You should also know what about your company is going to look bad on a pitch deck, and seek out opportunities to mediate it. Weak retention may not have a huge impact on revenue in certain instances, but it’s a metric that may turn investors sour.
Research online to find out how much has the company raised to date. Crunchbase is a good resource for finding this information. Who are your investors, and what other companies have they invested in? Read your investors’ blogs and follow them on social media. In theory, these are the people giving your CEO advice, so it’s good to understand how they think.
You should be asking yourself: How can I help the company raise more money?
Learn your limitations
Despite what many data scientists (and often, CEOs) might think, data is not the solution to every problem. Sometimes a few good qualitative insights (like, say, running user surveys) are better than a slew of complex quantitative feedback. Understand that data is not always the silver bullet you’d like it to be, and interrogate whether the data-powered solution you’ve come up with is truly the best way of solving the problem at hand. Creating value for the company may sometimes mean telling the CEO, “You know, I really don’t think we need to build a machine learning algorithm for that.”
Similarly, some areas of the business are not optimally suited for traditional data science intervention. Many data scientists take an interest in the marketing side of the business, for example, and hope to crunch the numbers in order to improve ads and conversion rates. But the kind of data you get from Google Analytics or Facebook Ads Manager is not the kind of data that most data scientists are adept at working with: it’s summary statistics, not a giant relational database of clicks ready to be mined. So beware the seduction of problems where the data set isn’t suited to what you do (and be forthcoming in telling the marketing team that despite all appearances, you are not, in fact, a wizard).
Keep it simple
Many of the opportunities you spot (especially in a startup environment) will appear simply because nobody has ever looked at the data before. That means there will be a lot of low-hanging fruit: opportunities to create value for the company that don’t require you to flex your technical muscles to their fullest extent. Go for what is high-value, not what is technically complex or personally interesting. Keep your focus on how to best serve the company and your efforts will almost always be effective and appreciated.
Meanwhile, keep this in mind: Part of your value as a data scientist lies in your ability to help educate the company on how to think about its problems. Playing with data requires you to build mental models of the dynamics of customer acquisition, product usage, possible competitive advantages. These mental models are your most valuable deliverable. They not only underpin every data-powered product you want to build yourself, but they also have the potential to form the very foundation for how the company operates.
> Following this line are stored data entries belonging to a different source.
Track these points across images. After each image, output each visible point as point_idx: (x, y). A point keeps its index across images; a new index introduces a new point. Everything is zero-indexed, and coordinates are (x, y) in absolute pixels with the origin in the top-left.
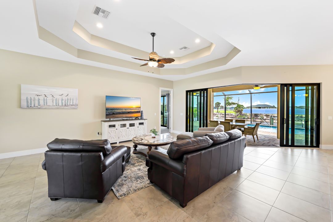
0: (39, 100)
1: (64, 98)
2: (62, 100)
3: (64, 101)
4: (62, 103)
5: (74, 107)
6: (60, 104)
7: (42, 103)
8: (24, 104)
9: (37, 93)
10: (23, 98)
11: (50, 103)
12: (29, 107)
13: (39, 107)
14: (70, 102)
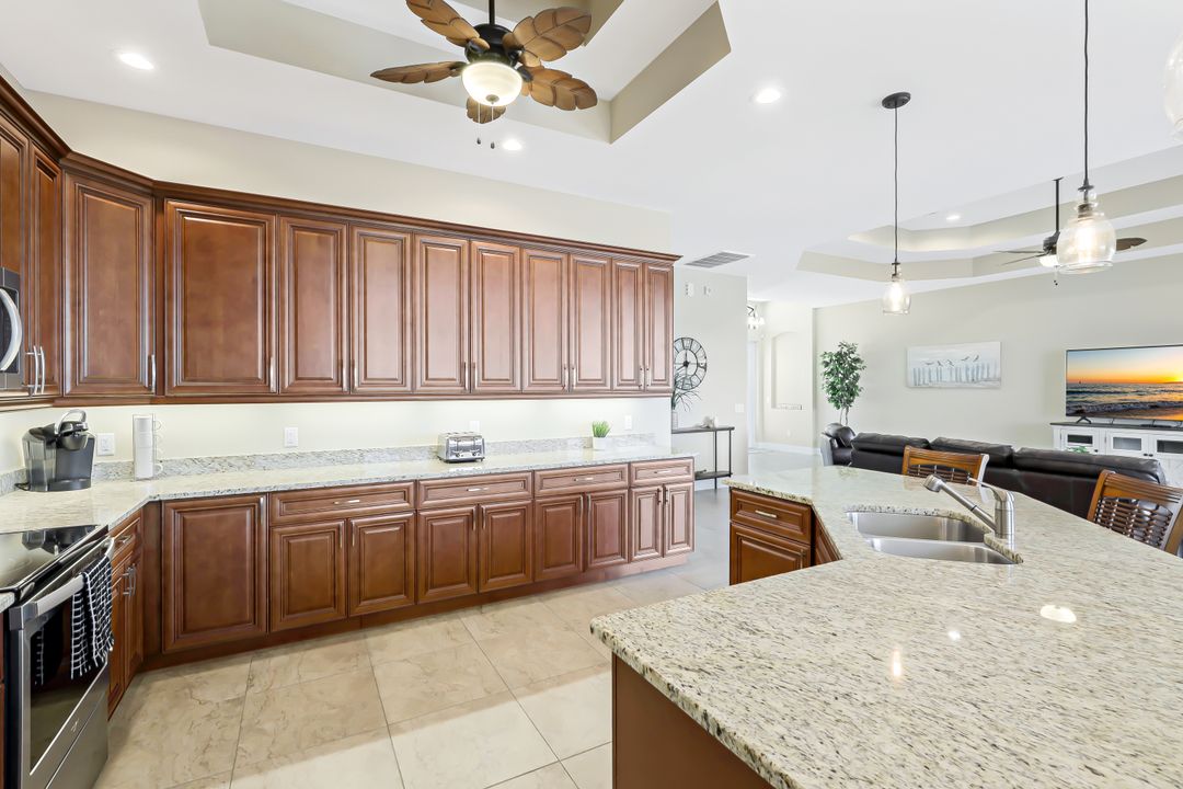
0: (930, 372)
1: (971, 364)
2: (967, 369)
3: (970, 373)
4: (967, 376)
5: (990, 383)
6: (964, 379)
7: (934, 378)
8: (911, 379)
9: (926, 360)
10: (910, 369)
11: (946, 377)
12: (917, 386)
13: (930, 384)
14: (983, 373)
As you develop your business sense and bring it to bear on your work, you might find the executive team slowly learning to speak your language. They’ll use your same phrasing when talking about retention. They’ll incorporate your thinking on acquisition channels into how they measure company KPIs. They’ll bring your experimental discipline to bear on how they run ad campaigns. Be strategic in your work and you can have a huge impact on practically every area of the business.